The central conflicts in Disgraced are generated by the prejudices that characterize
American culture and politics in the post-9/11 era. Set in New York City in 2011 and
2012, approximately a decade after the September 11, 2001 terror attacks that brought
down the Twin Towers in Lower Manhattan, the play shows characters living in the
shadow of the traumatic event. Within two months of the attacks, the U.S. Congress
passed the Patriot Act, a controversial set of laws that saw dramatic increases in the rights
of government bodies to surveil, investigate, detain, and prosecute civilians in the name
of counter-terrorism—particularly civilians with Muslim backgrounds. In Disgraced,
Imam Fareed is prosecuted under the Patriot Act under suspicion of funding terrorism;
similarly, the FBI questions Abe after his friend Tariq utters inflammatory threats at a
Starbucks, and Abe suspects the FBI is going to pressure him into cooperating with the
FBI by entrapping extremists at his mosque. While the characters of Muslim background
face dire threats to their freedom, Isaac—a white man—complains about heightened
security measures at American airports, which is how he experiences the negative impact
of the Patriot Act. In response, Amir reveals that he submits to the added scrutiny at
airports by giving himself over to officials for questioning whenever he flies. With this
contrast, Akhtar illuminates one of many stark differences in how Muslim-minority
identities and white Americans experience daily reality in the post-9/11 era.

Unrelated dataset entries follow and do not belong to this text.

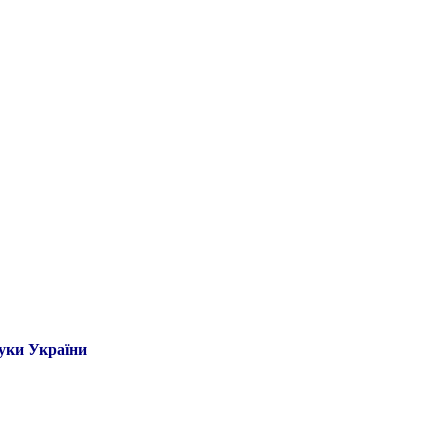
ауки України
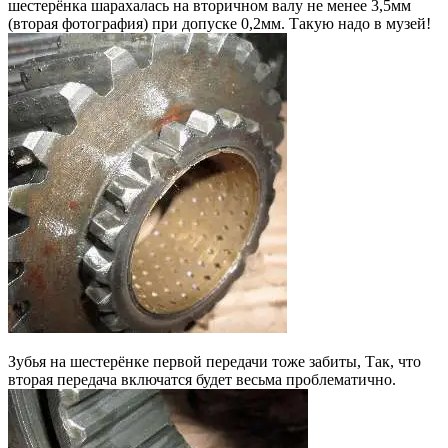
шестерёнка шарахалась на вторичном валу не менее 3,5мм
(вторая фотография) при допуске 0,2мм. Такую надо в музей!
Зубья на шестерёнке первой передачи тоже забиты, Так, что
вторая передача включатся будет весьма проблематично.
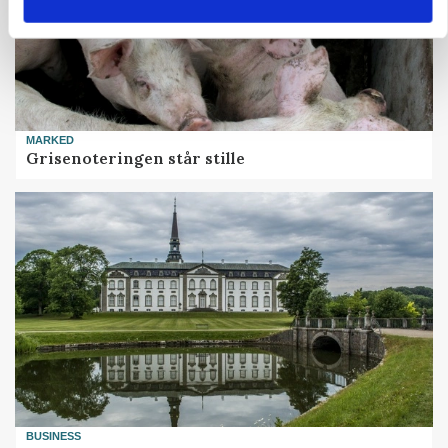
MARKED
Grisenoteringen står stille
BUSINESS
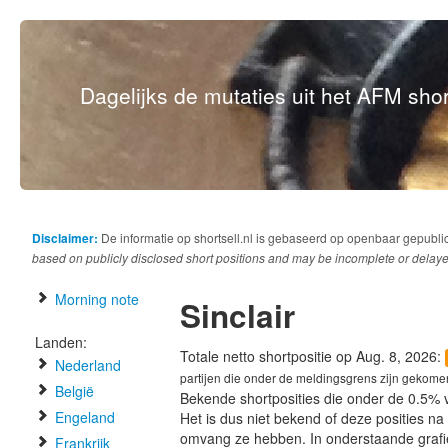
Dagelijks de mutaties uit het AFM short
Disclaimer:
De informatie op shortsell.nl is gebaseerd op openbaar gepubli
based on publicly disclosed short positions and may be incomplete or delaye
Morning note
Sinclair
Landen:
Totale netto shortpositie op Aug. 8, 2026:
Nederland
partijen die onder de meldingsgrens zijn gekome
België
Bekende shortposities die onder de 0.5% 
Engeland
Het is dus niet bekend of deze posities n
omvang ze hebben. In onderstaande graf
Frankrijk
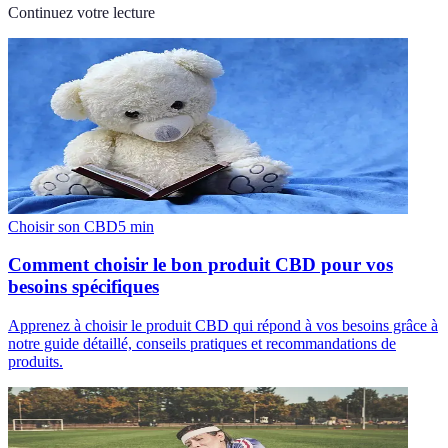
Continuez votre lecture
Choisir son CBD
5
min
Comment choisir le bon produit CBD pour vos
besoins spécifiques
Apprenez à choisir le produit CBD qui répond à vos besoins grâce à
notre guide détaillé, conseils pratiques et recommandations de
produits.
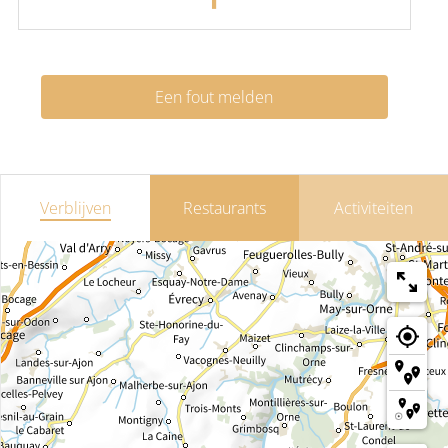
Een fout melden
Verblijven
Restaurants
Activiteiten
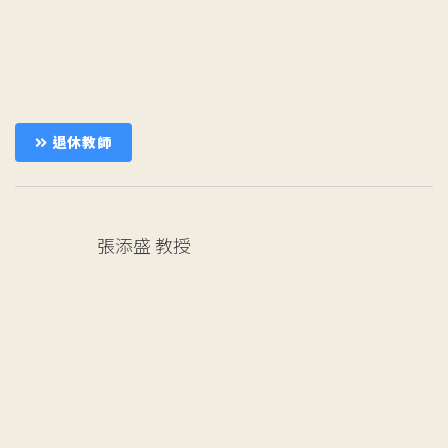
退休教師
張添盛
教授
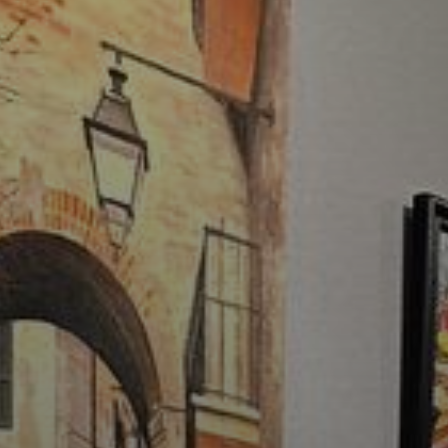
Группа для взрослых
Ист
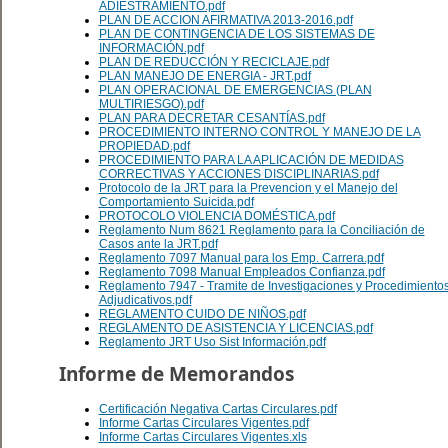
ADIESTRAMIENTO.pdf
PLAN DE ACCION AFIRMATIVA 2013-2016.pdf
PLAN DE CONTINGENCIA DE LOS SISTEMAS DE
INFORMACIÓN.pdf
PLAN DE REDUCCIÓN Y RECICLAJE.pdf
PLAN MANEJO DE ENERGIA - JRT.pdf
PLAN OPERACIONAL DE EMERGENCIAS (PLAN
MULTIRIESGO).pdf
PLAN PARA DECRETAR CESANTÍAS.pdf
PROCEDIMIENTO INTERNO CONTROL Y MANEJO DE LA
PROPIEDAD.pdf
PROCEDIMIENTO PARA LA APLICACIÓN DE MEDIDAS
CORRECTIVAS Y ACCIONES DISCIPLINARIAS.pdf
Protocolo de la JRT para la Prevencion y el Manejo del
Comportamiento Suicida.pdf
PROTOCOLO VIOLENCIA DOMÉSTICA.pdf
Reglamento Num 8621 Reglamento para la Conciliación de
Casos ante la JRT.pdf
Reglamento 7097 Manual para los Emp. Carrera.pdf
Reglamento 7098 Manual Empleados Confianza.pdf
Reglamento 7947 - Tramite de Investigaciones y Procedimiento
Adjudicativos.pdf
REGLAMENTO CUIDO DE NIÑOS.pdf
REGLAMENTO DE ASISTENCIA Y LICENCIAS.pdf
Reglamento JRT Uso Sist Información.pdf
Informe de Memorandos
Certificación Negativa Cartas Circulares.pdf
Informe Cartas Circulares Vigentes.pdf
Informe Cartas Circulares Vigentes.xls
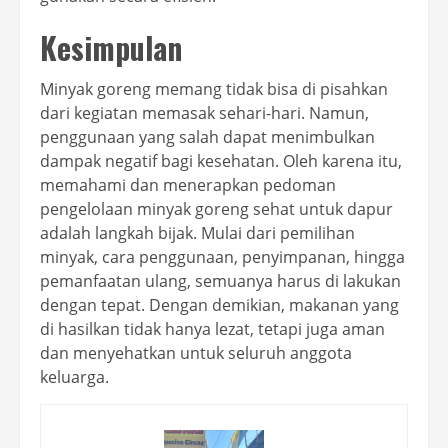
Kesimpulan
Minyak goreng memang tidak bisa di pisahkan
dari kegiatan memasak sehari-hari. Namun,
penggunaan yang salah dapat menimbulkan
dampak negatif bagi kesehatan. Oleh karena itu,
memahami dan menerapkan pedoman
pengelolaan minyak goreng sehat untuk dapur
adalah langkah bijak. Mulai dari pemilihan
minyak, cara penggunaan, penyimpanan, hingga
pemanfaatan ulang, semuanya harus di lakukan
dengan tepat. Dengan demikian, makanan yang
di hasilkan tidak hanya lezat, tetapi juga aman
dan menyehatkan untuk seluruh anggota
keluarga.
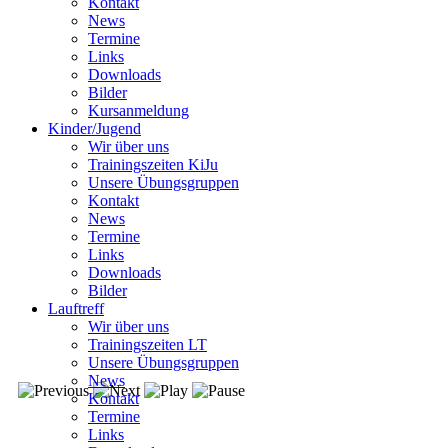
Kontakt
News
Termine
Links
Downloads
Bilder
Kursanmeldung
Kinder/Jugend
Wir über uns
Trainingszeiten KiJu
Unsere Übungsgruppen
Kontakt
News
Termine
Links
Downloads
Bilder
Lauftreff
Wir über uns
Trainingszeiten LT
Unsere Übungsgruppen
News
Kontakt
Termine
Links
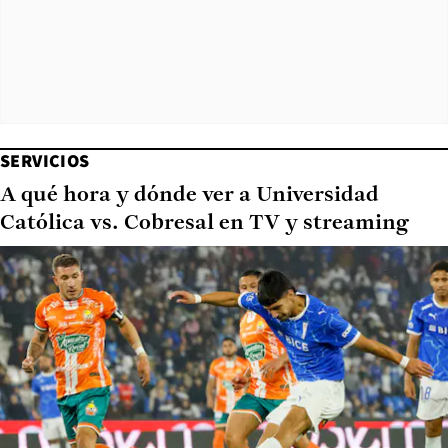
SERVICIOS
A qué hora y dónde ver a Universidad
Católica vs. Cobresal en TV y streaming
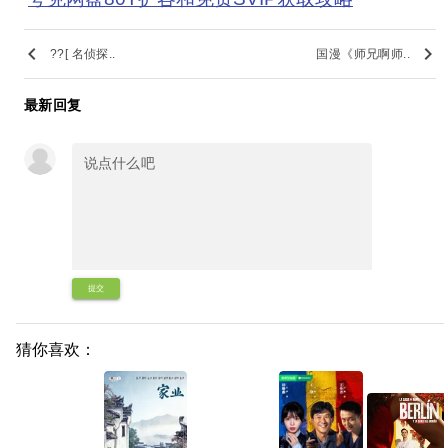
keyboard_arrow_left
keyboard_arrow_right
??[ 名侦探..
国漫《师兄啊师..
最新回复
提交
猜你喜欢：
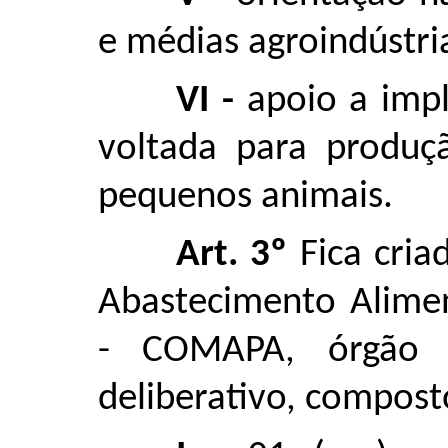
e médias agroindústri
VI -
apoio a impl
voltada para produçã
pequenos animais.
Art. 3º
Fica cri
Abastecimento Alimen
- COMAPA, órgão co
deliberativo, compost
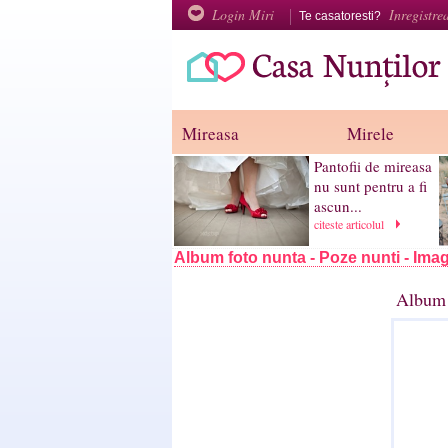
Login Miri
Inregistre
Te casatoresti?
Mireasa
Mirele
Pantofii de mireasa
nu sunt pentru a fi
ascun...
citeste articolul
Album foto nunta - Poze nunti - Imag
Album 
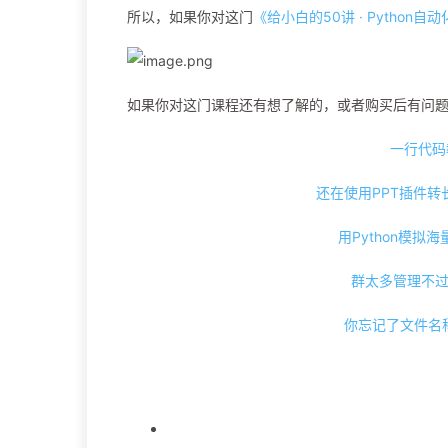
所以，如果你对这门
《给小白的50讲 · Python自
如果你对这门课程还有想了解的，或者购买后有问
一行代码
还在使用PPT插件
用Python模拟
群太多管理不
你忘记了文件名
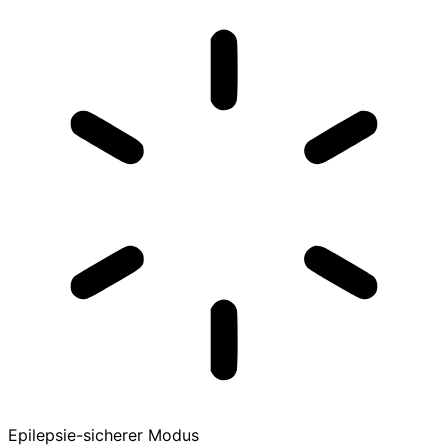
Epilepsie-sicherer Modus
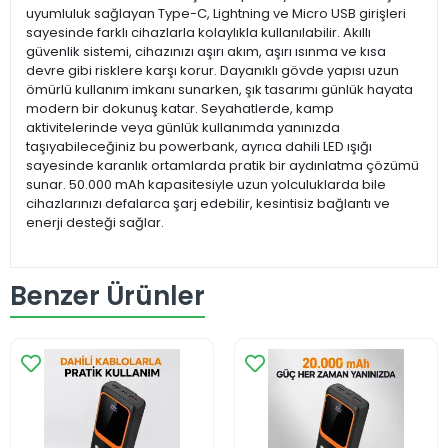
uyumluluk sağlayan Type-C, Lightning ve Micro USB girişleri
sayesinde farklı cihazlarla kolaylıkla kullanılabilir. Akıllı
güvenlik sistemi, cihazınızı aşırı akım, aşırı ısınma ve kısa
devre gibi risklere karşı korur. Dayanıklı gövde yapısı uzun
ömürlü kullanım imkanı sunarken, şık tasarımı günlük hayata
modern bir dokunuş katar. Seyahatlerde, kamp
aktivitelerinde veya günlük kullanımda yanınızda
taşıyabileceğiniz bu powerbank, ayrıca dahili LED ışığı
sayesinde karanlık ortamlarda pratik bir aydınlatma çözümü
sunar. 50.000 mAh kapasitesiyle uzun yolculuklarda bile
cihazlarınızı defalarca şarj edebilir, kesintisiz bağlantı ve
enerji desteği sağlar.
Benzer Ürünler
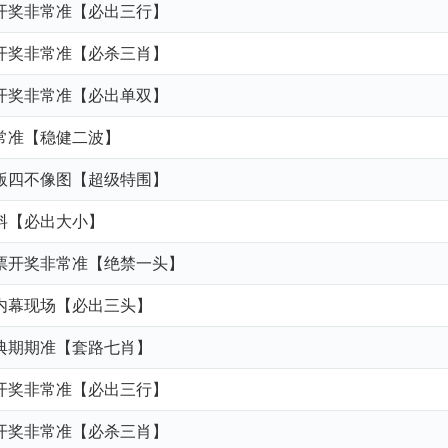
儿开奖非常准【必出三行】
六开奖非常准【必杀三肖】
盘开奖非常准【必出单双】
非常准【稳健二波】
正版四不像图【超级特围】
资料【必出大小】
彩票开奖非常准【绝禁一头】
采内幕现场【必出三头】
宝典期期准【套路七肖】
儿开奖非常准【必出三行】
六开奖非常准【必杀三肖】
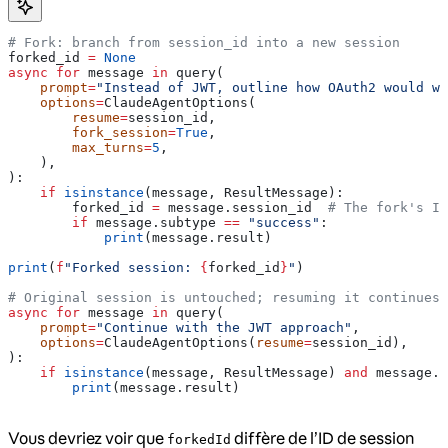
# Fork: branch from session_id into a new session
forked_id 
=
 None
async
 for
 message 
in
 query(
    prompt
=
"Instead of JWT, outline how OAuth2 would wo
    options
=
ClaudeAgentOptions(
        resume
=
session_id,
        fork_session
=
True
,
        max_turns
=
5
,
    ),
):
    if
 isinstance
(message, ResultMessage):
        forked_id 
=
 message.session_id  
# The fork's ID
        if
 message.subtype 
==
 "success"
:
            print
(message.result)
print
(
f
"Forked session: 
{
forked_id
}
"
)
# Original session is untouched; resuming it continues 
async
 for
 message 
in
 query(
    prompt
=
"Continue with the JWT approach"
,
    options
=
ClaudeAgentOptions(
resume
=
session_id),
):
    if
 isinstance
(message, ResultMessage) 
and
 message.s
        print
(message.result)
Vous devriez voir que
diffère de l’ID de session
forkedId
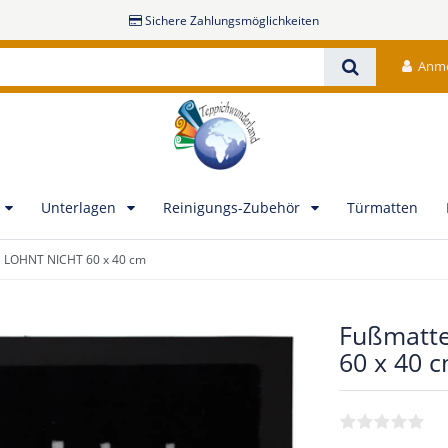
Sichere Zahlungsmöglichkeiten
Anm
Unterlagen
Reinigungs-Zubehör
Türmatten
 LOHNT NICHT 60 x 40 cm
Fußmatt
60 x 40 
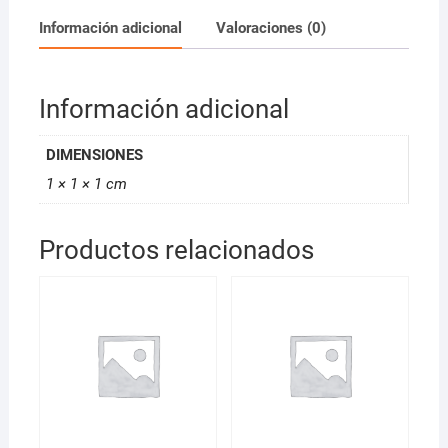
Información adicional
Valoraciones (0)
Información adicional
DIMENSIONES
1 × 1 × 1 cm
Productos relacionados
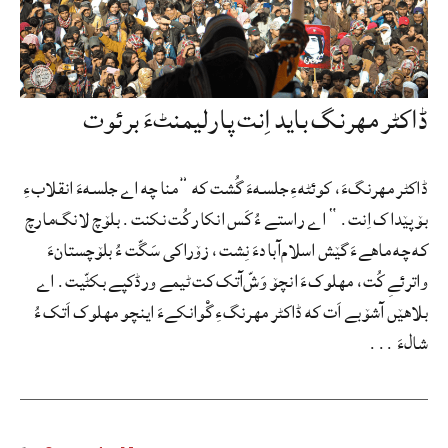
ڈاکٹر مھرنگ باید اِنت پارلیمنٹءَ برئوت
ڈاکٹر مھرنگءَ، کوئٹهءِ جلسهءَ گُشت که ”منا چه اے جلسهءَ انقلابءِ
بۆ پێداک اِنت.“ اے راستے ءُ کَس انکار کُت نکنت. بلۆچ لانگ‌مارچ
که چه ماھےءَ گێش اسلام‌آبادءَ نِشت، زۆراکی سَگّت ءُ بلۆچستانءَ
واترئےِ کُت، مھلوکءَ انچۆ وَشّ‌آتک کت ٹیمے ورڈکپے بکٹّیت. اے
بلاهێں آشۆبے اَت که ڈاکٹر مھرنگءِ گْوانکےءَ اینچو مھلوک اَتک ءُ
شالءَ ...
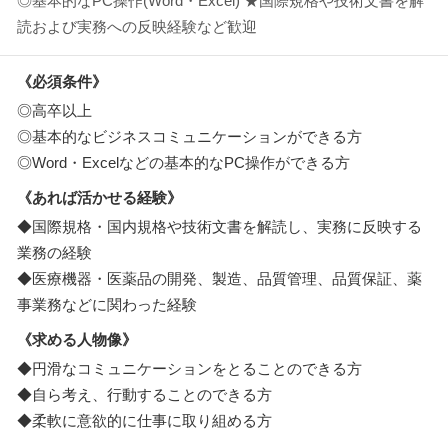
◎基本的なPC操作(Word・Excel) ★国際規格や技術文書を解
読および実務への反映経験など歓迎
《必須条件》
◎高卒以上
◎基本的なビジネスコミュニケーションができる方
◎Word・Excelなどの基本的なPC操作ができる方
《あれば活かせる経験》
◆国際規格・国内規格や技術文書を解読し、実務に反映する
業務の経験
◆医療機器・医薬品の開発、製造、品質管理、品質保証、薬
事業務などに関わった経験
《求める人物像》
◆円滑なコミュニケーションをとることのできる方
◆自ら考え、行動することのできる方
◆柔軟に意欲的に仕事に取り組める方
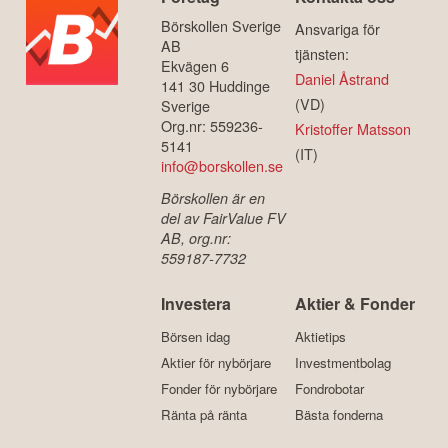
Börskollen Sverige
Ansvariga för
AB
tjänsten:
Ekvägen 6
Daniel Åstrand
141 30 Huddinge
(VD)
Sverige
Org.nr: 559236-
Kristoffer Matsson
5141
(IT)
info@borskollen.se
Börskollen är en
del av FairValue FV
AB, org.nr:
559187-7732
Investera
Aktier & Fonder
Börsen idag
Aktietips
Aktier för nybörjare
Investmentbolag
Fonder för nybörjare
Fondrobotar
Ränta på ränta
Bästa fonderna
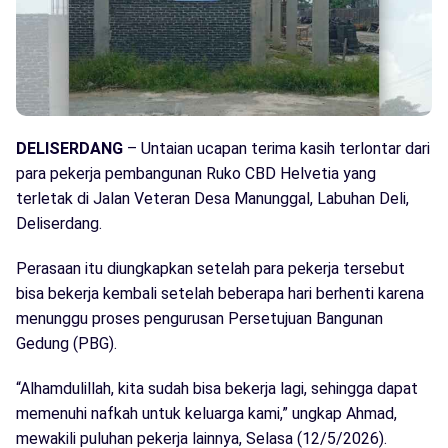
DELISERDANG
– Untaian ucapan terima kasih terlontar dari
para pekerja pembangunan Ruko CBD Helvetia yang
terletak di Jalan Veteran Desa Manunggal, Labuhan Deli,
Deliserdang.
Perasaan itu diungkapkan setelah para pekerja tersebut
bisa bekerja kembali setelah beberapa hari berhenti karena
menunggu proses pengurusan Persetujuan Bangunan
Gedung (PBG).
“Alhamdulillah, kita sudah bisa bekerja lagi, sehingga dapat
memenuhi nafkah untuk keluarga kami,” ungkap Ahmad,
mewakili puluhan pekerja lainnya, Selasa (12/5/2026).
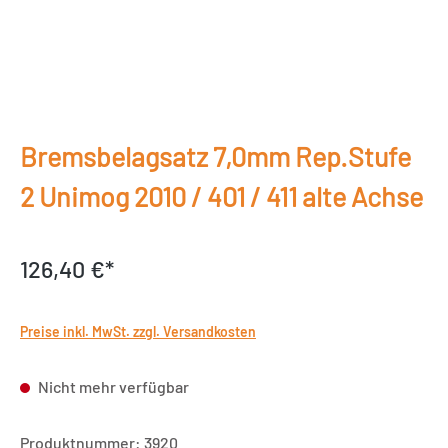
Bremsbelagsatz 7,0mm Rep.Stufe
2 Unimog 2010 / 401 / 411 alte Achse
126,40 €*
Preise inkl. MwSt. zzgl. Versandkosten
Nicht mehr verfügbar
Produktnummer:
3920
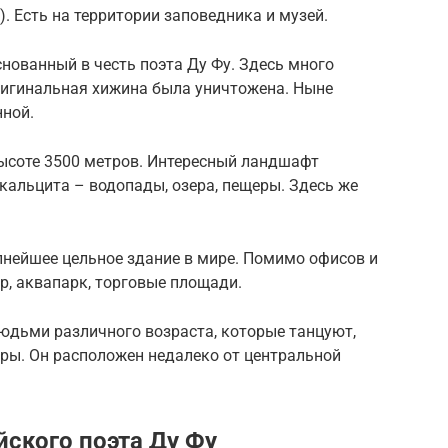
). Есть на территории заповедника и музей.
снованный в честь поэта Ду Фу. Здесь много
оригинальная хижина была уничтожена. Ныне
ной.
ысоте 3500 метров. Интересный ландшафт
кальцита – водопады, озера, пещеры. Здесь же
пнейшее цельное здание в мире. Помимо офисов и
тр, аквапарк, торговые площади.
юдьми различного возраста, которые танцуют,
гры. Он расположен недалеко от центральной
йского поэта Ду Фу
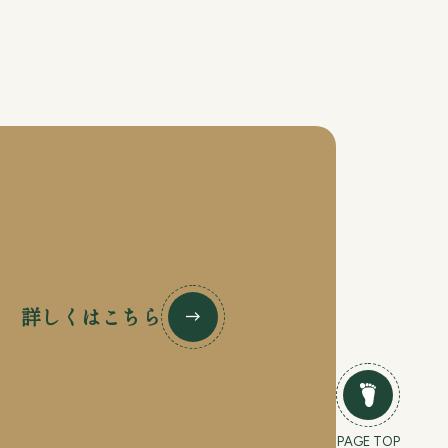
詳しくはこちら
PAGE TOP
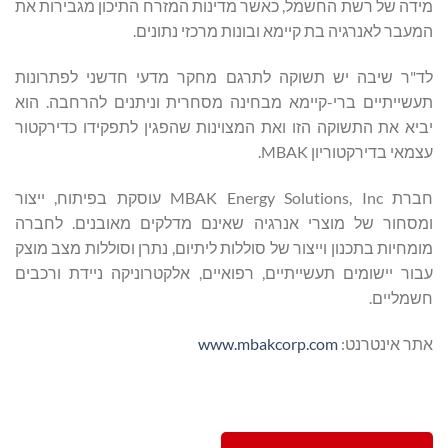
מידה של רשת החשמל, כאשר מדינות המזרח התיכון מגבירות את
המעבר לאנרגיה בת קיימא ובונות מרכזי נתונים.
לד"ר שיבה יש תשוקה לתרגם מחקר מדעי חדשני לפתרונות
תעשייתיים ברי-קיימא מבחינה מסחרית וניתנים להרחבה. הוא
יביא את התשוקה הזו ואת המצוינות שהפגין לתפקידו כדירקטור
עצמאי בדירקטוריון MBAK.
חברת MBAK Energy Solutions, Inc עוסקת בפיתוח, ייצור
ומסחור של מוצרי אנרגיה שאינם מדלקים מאובנים. לחברה
מומחיות בתכנון וייצור של סוללות ליתיום, נתרן וסוללות מצב מוצק
עבור יישומים תעשייתיים, רפואיים, אלקטרוניקה ניידת ורכבים
חשמליים.
אתר אינטרנט:
www.mbakcorp.com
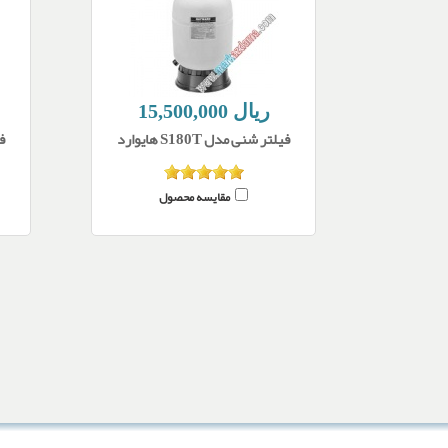
15,500,000 ریال
فیلتر شنی مدل S180T هایوارد
فی
مقایسه محصول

Islamophobia—a fear, dislike, or prejudice against the religion of Islam and its Muslim
followers—is one of the central themes in Disgraced. Akhtar introduces the theme early
in the play by having Emily and Amir discuss how a waiter stared at Amir the night
before; Emily interprets this example of the everyday racism that Muslim-background
characters experience as exposing the gap between what the waiter assumed about Amir
and who Amir "really is." Because of the Islamophobia that pervades American culture as
a result of the "war on terror" the Bush administration launched in the wake of the 9/11
attacks, Amir changes his name to obscure his Muslim background, worrying he will be
associated with terrorism and refused opportunities to advance in his career. The
pervasive suspicion Muslims face also leads Hussein to change his name to Abe, an
allusion to Abraham Lincoln. Ironically, Amir reveals that he holds Islamophobic ideas
himself: to counter Isaac's and Emily's "well-intentioned" but "naïve" embrace of Islamic
traditional art, Amir launches into a lengthy explanation of the brutality he sees as
inherent to the Quran, and says that, "The next terrorist attack is probably gonna come
from some guy who more or less looks like me." Amir's Islamophobia is complicated
further when he supports his argument by admitting that hateful aspects of Islam still live
within him despite his efforts to root them out, and that he felt a blush of pride when the
Twin Towers fell because it meant Islam was "finally winning." With this paradoxical
element of Amir's identity established, Akhtar invites the audience to question whether
Amir's negative reading of Islam is based on a good-faith interpretation of the Quran or a
fear of the crueler tendencies Amir perceives within himself.